- Run the cleanup code on exceptions (e.g. ^C). There were several effects of that not happening previously; most notably, the log file was not written to the meta WARC.
- Cancel remaining tasks, which avoids a pile of asyncio warnings and errors on crashes.
- Close the DB before the WARC, or rather, close the WARC last. This is mostly a semantic change to further ensure that the log written to the meta WARC is as complete as possible.
As a consequence, SpecDependencies.extra can now be any data type that can be put into JSON; unhashable types previously caused a crash due to the lru_cache.
The DB creation operates with a DB lock, so that code can't run while another process is filling the DB; it would block on obtaining the lock a few lines prior instead.

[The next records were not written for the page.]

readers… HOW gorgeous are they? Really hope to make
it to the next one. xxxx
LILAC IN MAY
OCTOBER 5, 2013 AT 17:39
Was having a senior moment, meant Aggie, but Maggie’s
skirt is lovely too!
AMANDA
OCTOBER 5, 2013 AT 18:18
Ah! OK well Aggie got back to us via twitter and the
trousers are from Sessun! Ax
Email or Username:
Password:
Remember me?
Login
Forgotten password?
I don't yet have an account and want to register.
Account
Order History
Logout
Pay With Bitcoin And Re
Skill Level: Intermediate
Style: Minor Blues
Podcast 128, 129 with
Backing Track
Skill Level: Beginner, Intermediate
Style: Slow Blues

It is rarely necessary to access the history, and the tuple return value clutters the spec file code.
As a consequence, it's no longer possible to return None if an error occurred without losing the history.

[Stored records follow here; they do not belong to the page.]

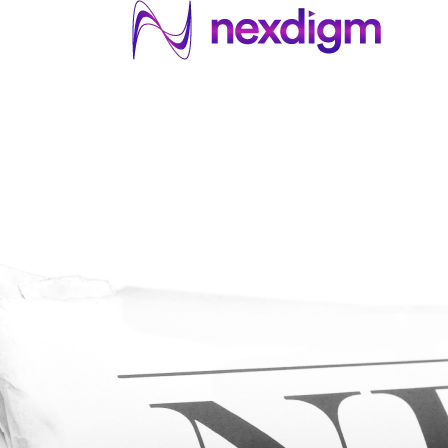
About US
Services
Industries
I
Industries
About Us
Services
I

To replace that, this also introduces a DummyClientResponse, which is kind of ClientResponse-like, has the same qhistory attribute, and evaluates to False when cast to bool (such that the intuitive `if response` works as expected).
If a response ends with '0\r\n' or '0\r\n\r', ClientResponse._read loops forever trying to read 4 more bytes.

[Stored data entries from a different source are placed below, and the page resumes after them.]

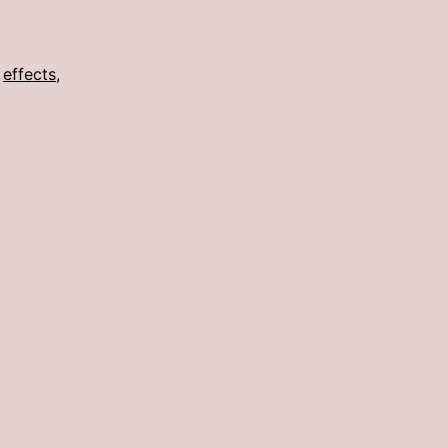
,
effects
,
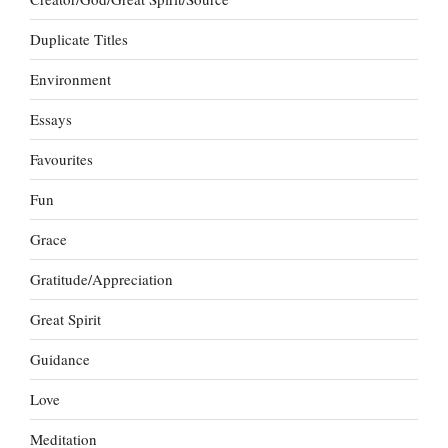
Duplicate Titles
Environment
Essays
Favourites
Fun
Grace
Gratitude/Appreciation
Great Spirit
Guidance
Love
Meditation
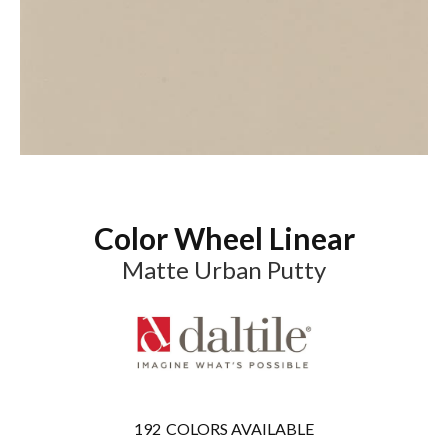
Color Wheel Linear
Matte Urban Putty
192
COLORS AVAILABLE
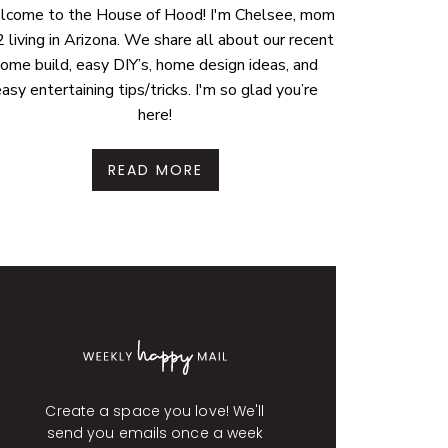
come to the House of Hood! I'm Chelsee, mom
2 living in Arizona. We share all about our recent
ome build, easy DIY’s, home design ideas, and
asy entertaining tips/tricks. I'm so glad you’re
here!
READ MORE
Create a space you love! We'll
send you emails once a week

In addition, bump that read to 1 KiB for better worst-case performance.
Closing the raw data tempfiles immediately on connection reuse caused any response reading to fail with an I/O error if another request started on the same connection in the meantime. Delaying the closing until the response object falls out of scope and gets GC'd ensures that as long as there is a reference to that object, it can be read from, at the expense of a possibly larger memory overhead.
For small responses, the additional headers for the revisit outweigh the payload truncation savings. The chosen limit of 100 bytes is completely arbitrary and not backed by any real-world data.